Sechelt Hospital has a nominal capacity of 46 acute care beds “staffed and in operation,” however the hospital has been running at more than 120 per cent capacity for the past five fiscal years.
“Hospital congestion is a complex issue and there is no single factor responsible for patient volumes. Although the demand for acute care beds at Sechelt Hospital fluctuates from day to day, we recognize it continues to be high,” Vancouver Coastal Health (VCH) public affairs specialist Matt Kieltyka told Coast Reporter.
The Ministry of Health data lists overall occupancy rates, as well as the rates “excluding ALC,” or patients who need an Alternative Level of Care.
In many cases, according the ministry, ALC patients would be in a long-term care or assisted living facility if a bed was available.
The statement from VCH also said, “a discharge team meets twice daily to determine what supports are required for patients to be safely discharged back home and ensure they receive ongoing care.”
The hospital’s 2018-19 occupancy rate was 132.8 per cent overall, representing about 61 patients. The rate was 112.2 per cent when ALC patients are excluded from the count. In 2017-18 the numbers were 130.3 per cent overall and 105.5 per cent with ALC patients excluded.
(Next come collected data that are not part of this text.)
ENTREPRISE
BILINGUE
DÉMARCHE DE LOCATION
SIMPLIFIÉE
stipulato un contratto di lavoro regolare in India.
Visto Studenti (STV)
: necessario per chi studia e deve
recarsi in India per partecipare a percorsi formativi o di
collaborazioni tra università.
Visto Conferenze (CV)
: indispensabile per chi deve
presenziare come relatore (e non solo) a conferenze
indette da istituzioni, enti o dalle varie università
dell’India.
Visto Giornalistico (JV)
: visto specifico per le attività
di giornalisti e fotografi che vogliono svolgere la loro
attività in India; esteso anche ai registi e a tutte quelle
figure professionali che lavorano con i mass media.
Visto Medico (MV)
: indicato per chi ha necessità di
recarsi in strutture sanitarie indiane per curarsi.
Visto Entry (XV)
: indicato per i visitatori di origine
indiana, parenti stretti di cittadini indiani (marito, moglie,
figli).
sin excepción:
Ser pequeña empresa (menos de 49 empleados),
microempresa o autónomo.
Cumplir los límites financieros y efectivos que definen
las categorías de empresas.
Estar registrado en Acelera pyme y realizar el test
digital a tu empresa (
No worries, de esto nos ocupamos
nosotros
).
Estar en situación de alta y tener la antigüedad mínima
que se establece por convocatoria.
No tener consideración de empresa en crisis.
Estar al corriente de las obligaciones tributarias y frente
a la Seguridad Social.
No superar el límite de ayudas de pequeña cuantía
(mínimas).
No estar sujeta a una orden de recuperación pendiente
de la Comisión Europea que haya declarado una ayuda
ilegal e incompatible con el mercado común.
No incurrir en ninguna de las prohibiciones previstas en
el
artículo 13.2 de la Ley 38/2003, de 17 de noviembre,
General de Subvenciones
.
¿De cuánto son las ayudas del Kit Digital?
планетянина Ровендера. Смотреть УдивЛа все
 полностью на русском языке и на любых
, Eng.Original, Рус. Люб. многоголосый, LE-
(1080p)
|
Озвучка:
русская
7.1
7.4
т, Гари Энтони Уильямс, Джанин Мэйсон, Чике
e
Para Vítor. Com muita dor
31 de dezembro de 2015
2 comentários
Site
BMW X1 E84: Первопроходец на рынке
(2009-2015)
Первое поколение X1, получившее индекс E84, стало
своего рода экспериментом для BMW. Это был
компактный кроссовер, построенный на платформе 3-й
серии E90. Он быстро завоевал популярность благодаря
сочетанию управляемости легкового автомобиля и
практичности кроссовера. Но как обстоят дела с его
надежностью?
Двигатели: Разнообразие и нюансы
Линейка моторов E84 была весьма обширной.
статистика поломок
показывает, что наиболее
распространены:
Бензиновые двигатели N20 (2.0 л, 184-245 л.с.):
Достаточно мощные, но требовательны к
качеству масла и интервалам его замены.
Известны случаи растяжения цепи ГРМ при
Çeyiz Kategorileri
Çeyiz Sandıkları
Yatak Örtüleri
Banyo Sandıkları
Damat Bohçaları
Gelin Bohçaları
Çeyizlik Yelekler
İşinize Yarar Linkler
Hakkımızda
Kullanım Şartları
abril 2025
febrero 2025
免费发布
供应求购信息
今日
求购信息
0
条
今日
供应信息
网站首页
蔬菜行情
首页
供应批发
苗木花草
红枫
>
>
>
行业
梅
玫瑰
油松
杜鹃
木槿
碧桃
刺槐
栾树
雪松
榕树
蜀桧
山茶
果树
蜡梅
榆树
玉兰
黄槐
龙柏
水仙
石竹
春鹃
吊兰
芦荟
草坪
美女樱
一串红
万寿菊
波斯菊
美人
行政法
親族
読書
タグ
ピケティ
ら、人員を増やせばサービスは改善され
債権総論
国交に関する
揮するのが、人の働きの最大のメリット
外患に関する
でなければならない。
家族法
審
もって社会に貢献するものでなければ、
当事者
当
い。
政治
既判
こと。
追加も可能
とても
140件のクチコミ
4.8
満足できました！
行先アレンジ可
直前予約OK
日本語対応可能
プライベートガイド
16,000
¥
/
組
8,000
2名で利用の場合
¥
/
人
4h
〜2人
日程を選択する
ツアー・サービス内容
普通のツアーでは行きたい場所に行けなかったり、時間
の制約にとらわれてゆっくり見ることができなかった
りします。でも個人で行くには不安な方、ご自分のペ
Sunshine Coast doctors have been making the connection between overcrowding at the hospital and long-term care spaces for several years, and made a significant effort to bring public attention to the issue in late 2016, when more than 50 doctors signed a letter to the health minister urging the government to go beyond the 20 additional long-term care beds included in a plan to have a private company build and operate a new facility.
There’s still no timeline for construction of that facility.
Dr. Jim Petzold, who was the physician lead for the Sunshine Coast Division of Family Practice’s residential care beds advocacy group when the 2016 letter was drafted, wrote Coast Reporter last December saying, “Countless numbers of our senior citizens … endure lengthy, costly and unnecessary stays in an overcrowded acute care hospital simply because there are insufficient long-term care facility beds in our community to accommodate them.”
Division of Family Practice chair, Dr. Chinmay Dalal, said this week that “the overcrowding is absolutely due to the shortage of long-term care beds,” but added that while it puts some strain on the system, “we are still able to deliver the health care that we need to deliver.”
Dalal said doctors try ensure that as much as possible people who need it are able to remain at home, through nursing visits or other home care services. “That’s also the most appropriate way to help them,” he said, adding that only when those options have been exhausted would admission to hospital be considered as an option.
The Division of Family Practice, Dalal said, is also working with VCH at the hospital and community physician level on strategies to address the resources needed to provide health care for the high proportion of people over 65 on the Coast.
“We are seeing a bit of headway moving forward,” he said.
One strategy VCH is using to try to relieve the pressure on the acute care beds at the hospital is a 12-bed transitional unit for ALC patients. It opened in April 2019, so its impact on the occupancy rates isn’t reflected in the 2018-19 figures.
VCH director for the Sunshine Coast, Gerry Latham, told Coast Reporter last year that the health authority has also been getting extra funding for home support.
“Between those strategies and the extra beds in-house, I think we’re OK right now,” Latham said.